To mute failurerific feelings, I have three strategies:
1. Choose happy
2. Fake it ‘til you make it
3. Keep breathing
I once heard a motivational speaker discuss how we choose — whether consciously or unconsciously — how we react to situations, especially stressful situations, and that these choices can affect our moods and sense of self-worth. Simply, we could choose happy.
This may be easier said than done; however, I was struck by the idea that I have the power to change my mood. I regularly return to this concept when I’m feeling out of sorts, and I pause and ask, “What’s causing me to feel ‘not’ happy?”
This moment of acknowledgement and self-reflection helps me switch off my despondency and choose happy. An added benefit: identifying the root of the problem forces me consider what I can do about said pesky root. This girl loves a plan!
Fake It ‘Til You Make It
They — the mysterious they — say to dress for the job you want. The same concept applies to self-confidence. I keep expecting friends and colleagues to notice that I am a hot mess, but somehow I keep fooling them by pretending that I have myself together.

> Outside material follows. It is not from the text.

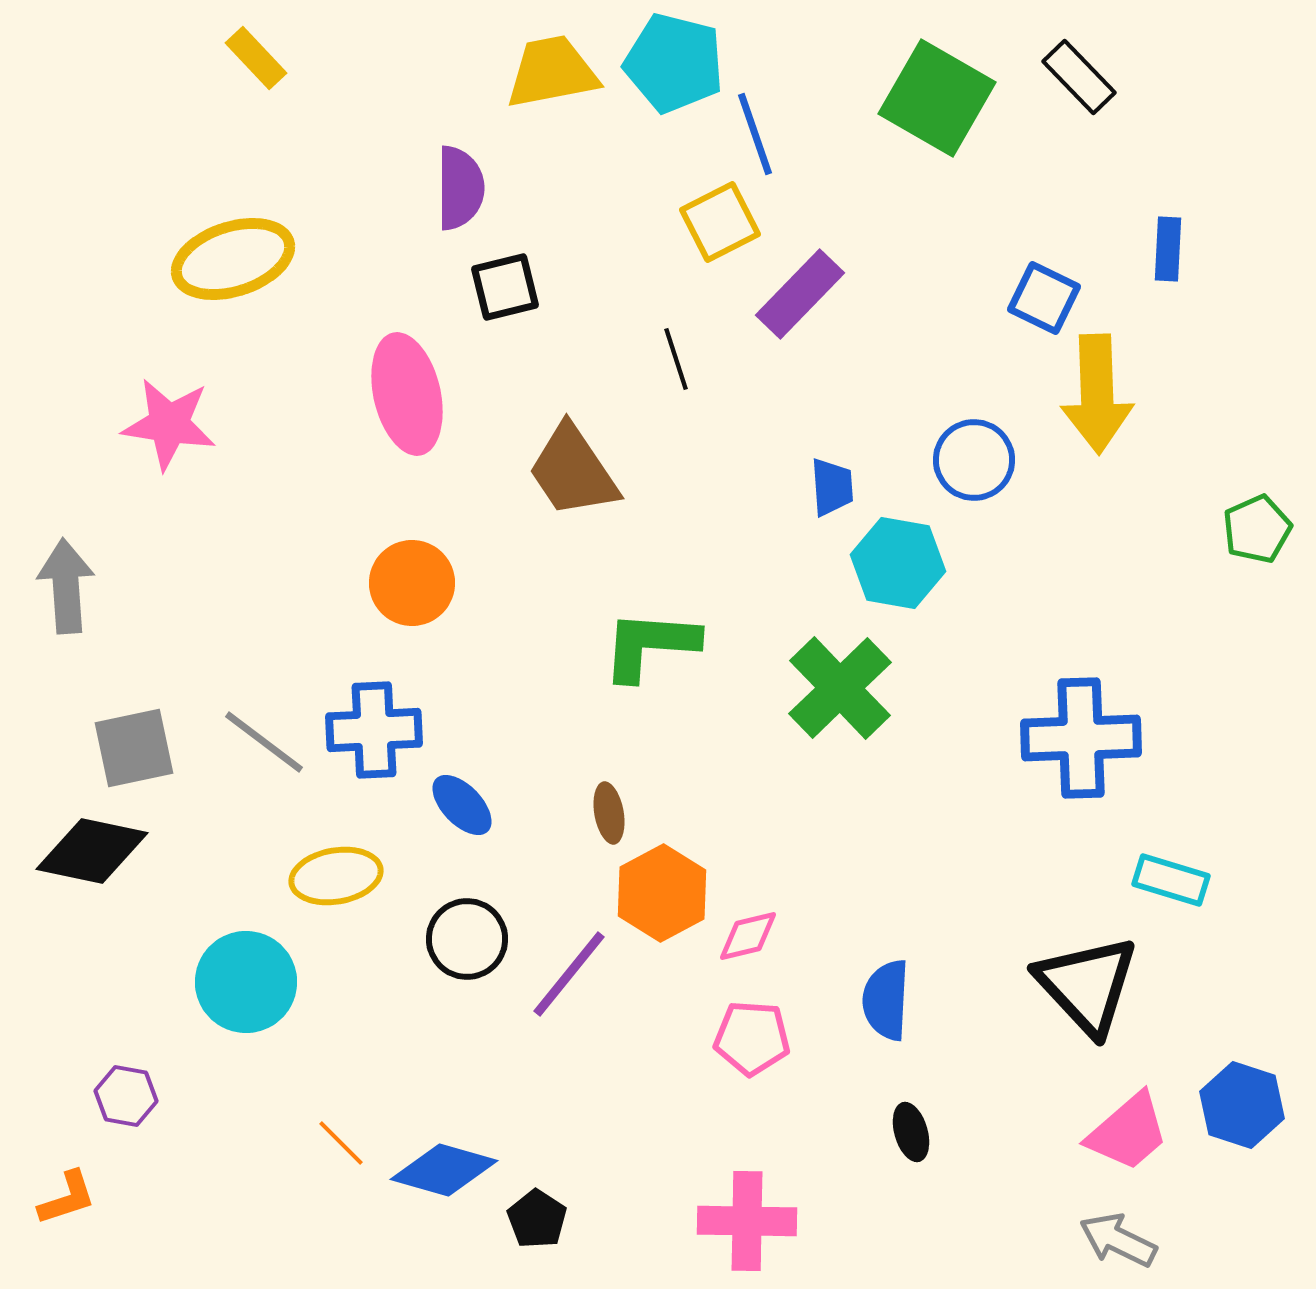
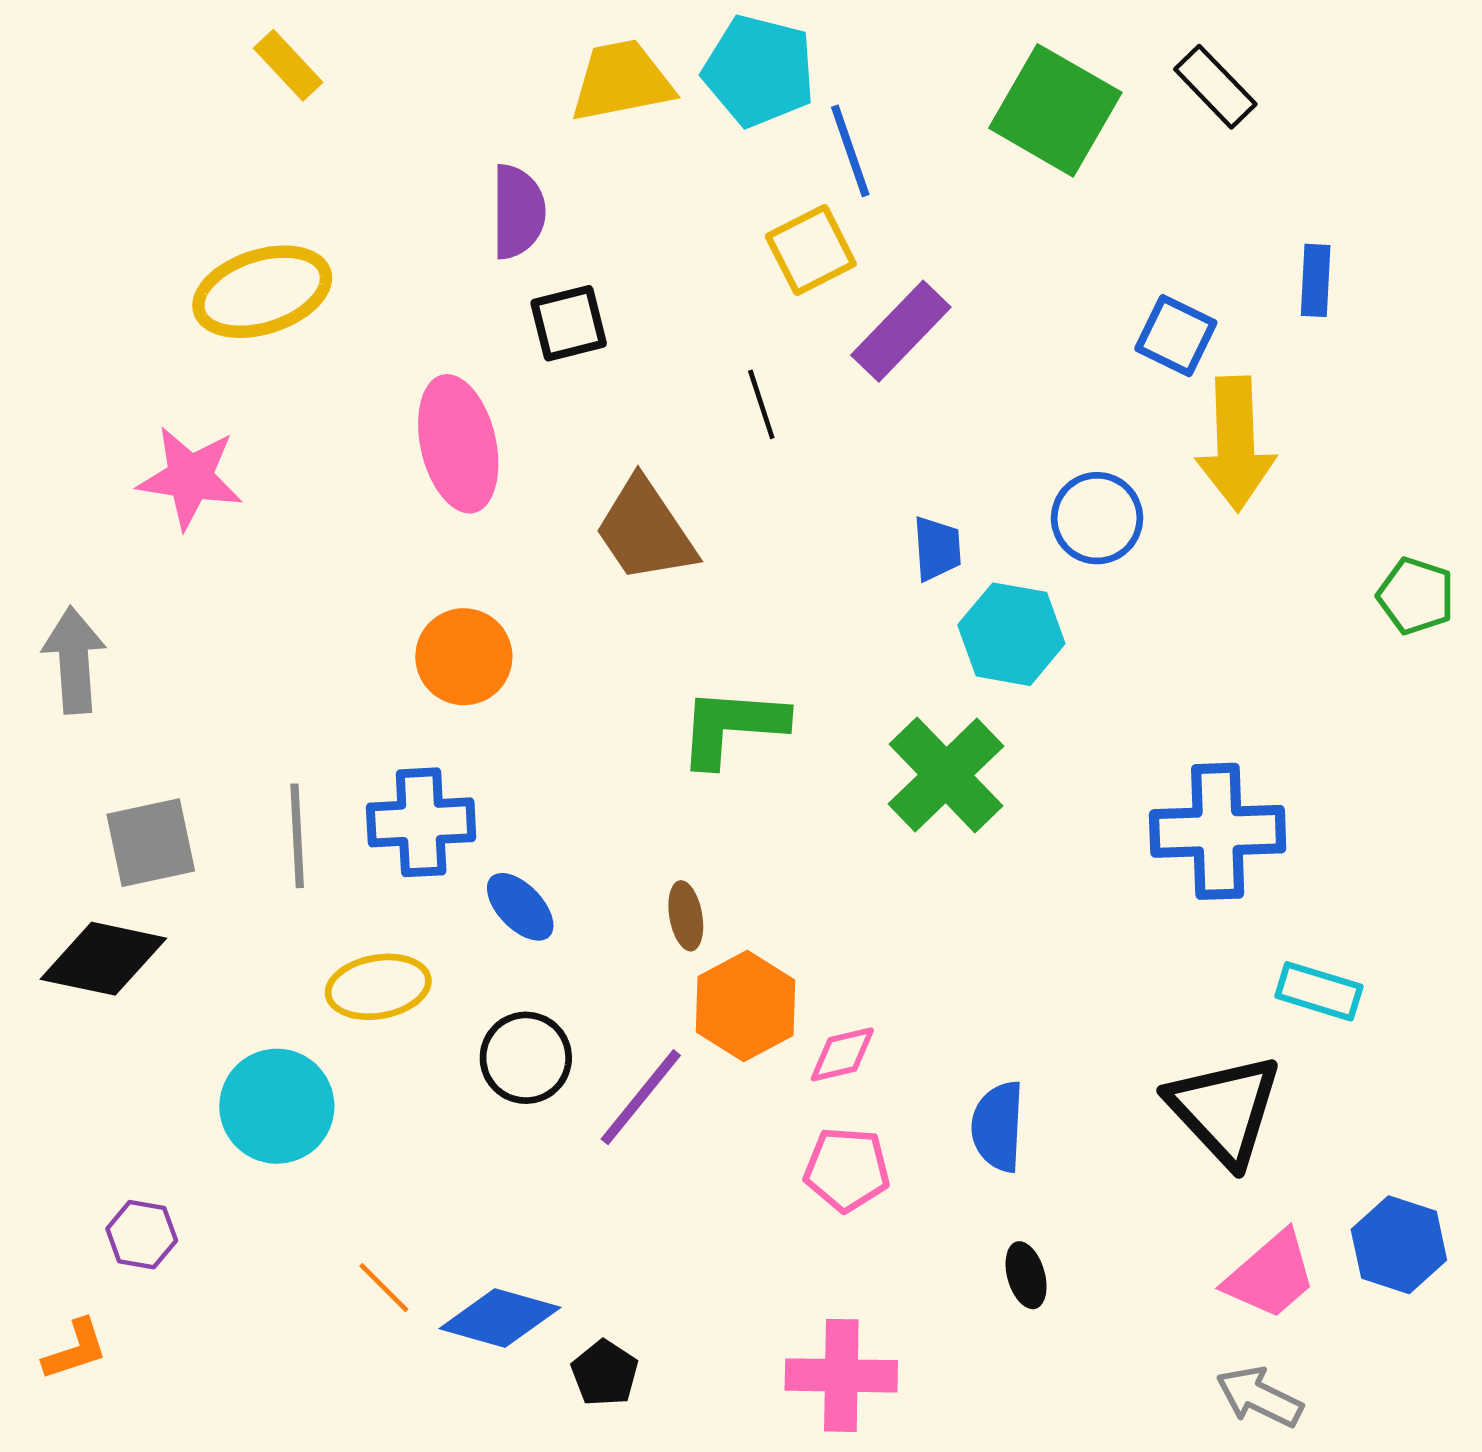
green pentagon: (1257, 529) -> (1416, 596), turned -30
gray line: (264, 742) -> (297, 836), turned 50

It’s rather like having a super-heroine alter ego that I put on to convince myself and others — but mainly myself — that I’m a strong, confident, successful woman.
Also, the more I pretend, the more I believe it myself. The other day, my step-mother described me as “invincible.” I was pleased to hear that my disguise is working.

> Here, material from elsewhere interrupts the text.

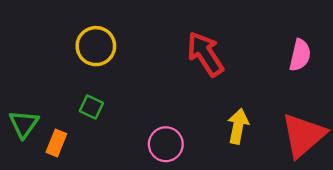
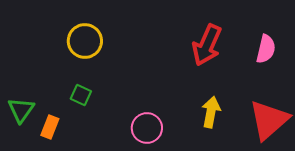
red arrow: (205, 54) -> (207, 45), moved, turned -123

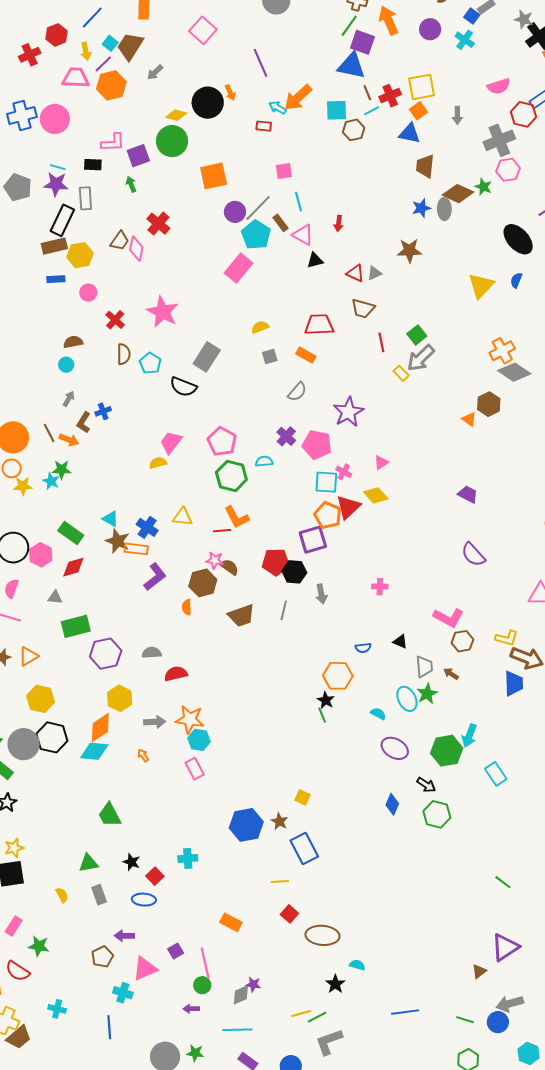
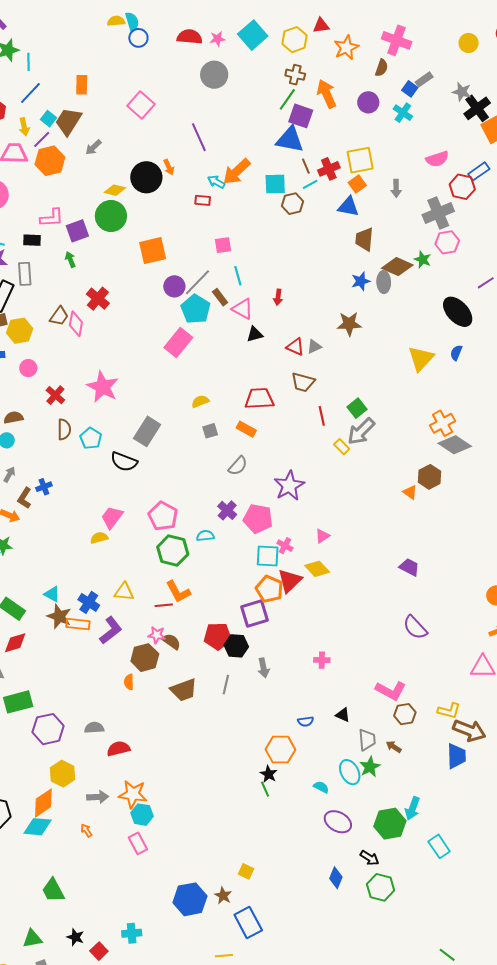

One of my favorite bands, Garbage, said in the song of the same name, “the trick is to keep breathing.” This means several things to me:
- Exercise, especially yoga;
- Therapeutic walks or other activities with my girlfriends; and,
- Learning to prioritize myself.
I’d been doing weekly yoga for a few years, but I developed a daily yoga habit as a coping mechanism after my breast cancer diagnosis and while working from home due to the COVID-19 pandemic. I’m no longer working from home, but I made a point to reorganize my office so that I had room to roll out my mat. Most days, I make time for yoga during my lunch break and even 15 minutes does wonders for my emotional and physical health.
I’m also fortunate to have amazing girlfriends, and these ladies are a very important part of my support system. Not to dismiss my male friends or Roger, but the relationships I have with my girls are special and essential. There’s a shared experience that makes it easier to vent and/or laugh as the situation demands.

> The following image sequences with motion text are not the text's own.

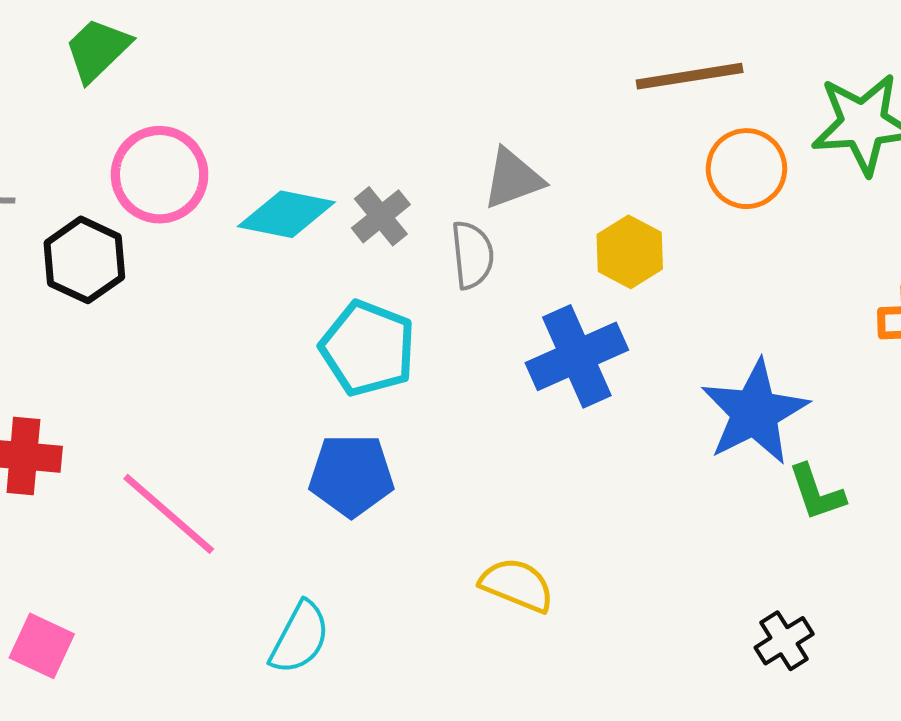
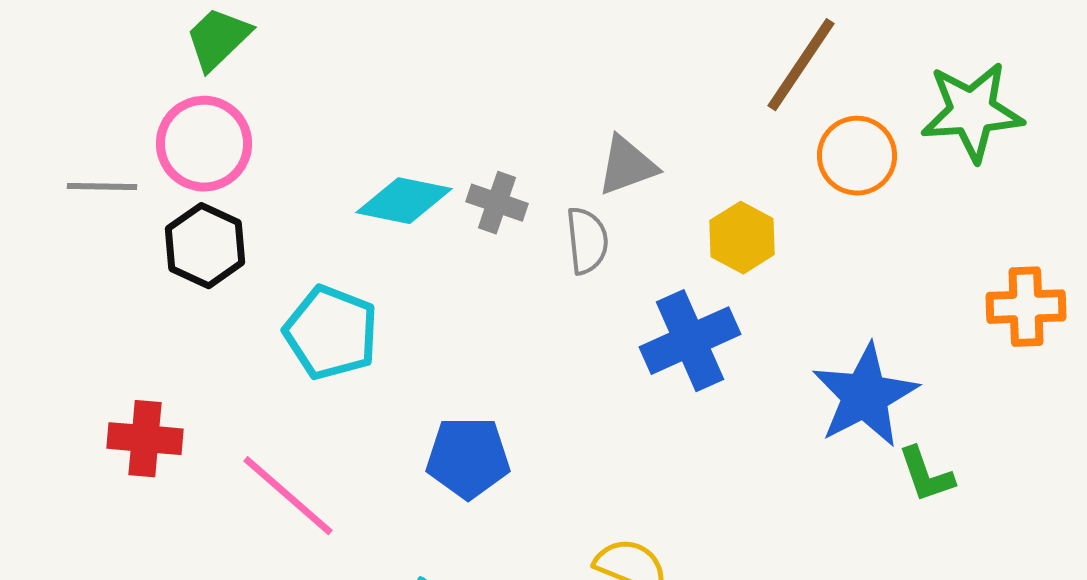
brown line: (690, 76) -> (801, 65), turned -47
pink circle: (160, 175) -> (204, 144), moved
gray cross: (381, 216) -> (497, 203), turned -32
cyan pentagon: (368, 348) -> (331, 333), moved

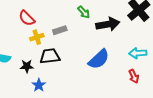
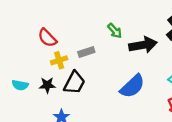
black trapezoid: (50, 56) -> (74, 83), turned 125
black star: (27, 66) -> (47, 85), moved

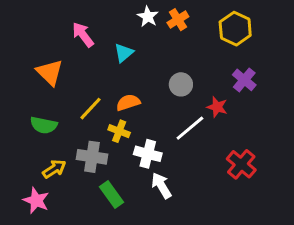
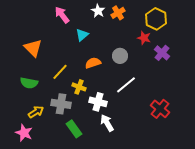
pink arrow: (83, 35) -> (62, 15), moved
orange semicircle: (128, 103) -> (93, 63), moved
red star: (217, 107) -> (144, 38), moved

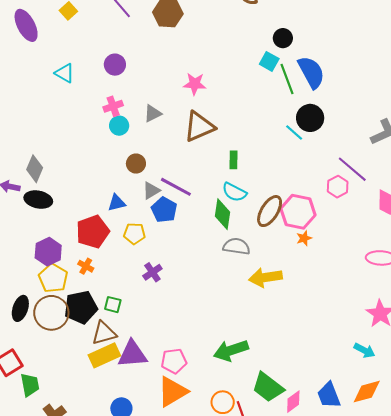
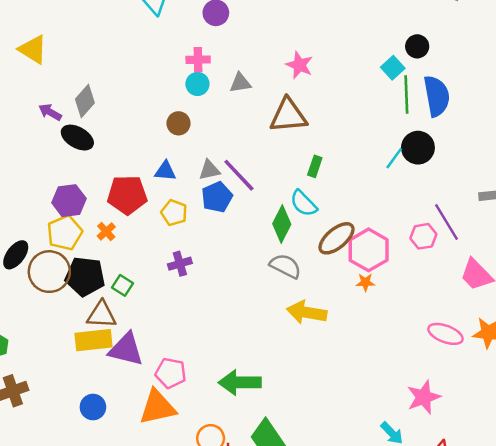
cyan line: (294, 133) -> (394, 158), turned 66
brown circle: (136, 164) -> (178, 123), moved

Of the three strategies, I struggle the most with prioritizing myself. I tend to prioritize everything else first — work, housework, cooking, Roger, work — but I’m trying to get better. Having breast cancer has made me consider what I’ll regret not doing if my cancer comes back. So, I’ve started to find ways to relax, like facials and a monthly massage. I bought tickets to a concert in New York with two of my favorite bands, New Order and Pet Shop Boys, neither of which I have seen. I got my nose pierced because I wanted to. I’ve said “no” or at least “not today” at work.
Turning Failurerific Into Terrific
If you’ve had a failurerific day, know that we’ve all been there. Embrace it, learn from it, turn it from failurerific to terrific! Let’s try together — I’ll go first!